Many AI-generated mutations look like this: updateUser(userId, data). The client decides which userId is being modified.

The Risk

A user can edit the payload to supply another user's ID, successfully executing unauthorized account changes.

The Fix

Extract user context directly from secure, verified server-side JWT session cookies, never from body params sent by the client browser.

7. Hide API Keys in Production .env

AI code frequently commits test keys to Git repositories or saves them in unencrypted client-side config modules.

The Fix

Add .env and .env.local to your .gitignore. Use your hosting provider’s secure environment variable vault (Vercel, AWS Secrets Manager, Cloudflare Secrets) to inject keys dynamically at runtime.

8. Prevent LLM Prompts Injection

If your application allows users to supply raw input that is directly injected into an LLM prompt (e.g., Translate this: ${userInput}), it is vulnerable to prompt injection.

The Risk

Users can override your system instructions, forcing the model to leak system prompts, bypass safety filters, or generate unauthorized content.

The Fix

Use structured prompt templates, wrap user input in clear delimiters, and run validation filters over user text before feeding it to your models.

9. Enable Content Security Policy (CSP) Headers

AI prototypes rarely set HTTP security headers.

The Risk

Vulnerability to cross-site scripting (XSS) and code injection attacks.

The Fix

Configure your web server or hosting framework to return strict security headers, specifically Content-Security-Policy (restrict script execution origins) and X-Content-Type-Options: nosniff.

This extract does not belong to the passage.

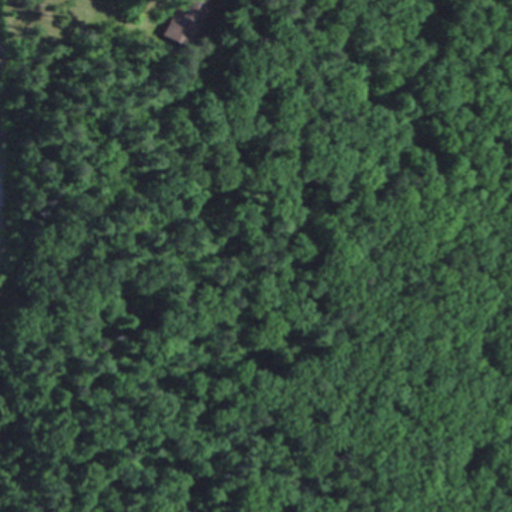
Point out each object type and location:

10. Establish Proper Session Expirations

AI templates frequently use default authentication settings where cookies last forever and never expire.

The Risk

If a device is compromised or a token is intercepted, the attacker maintains perpetual access.

The Fix

Configure your authentication provider (Supabase, Clerk, Auth0) to enforce reasonable session lifetimes and implement secure, HTTP-only refresh tokens.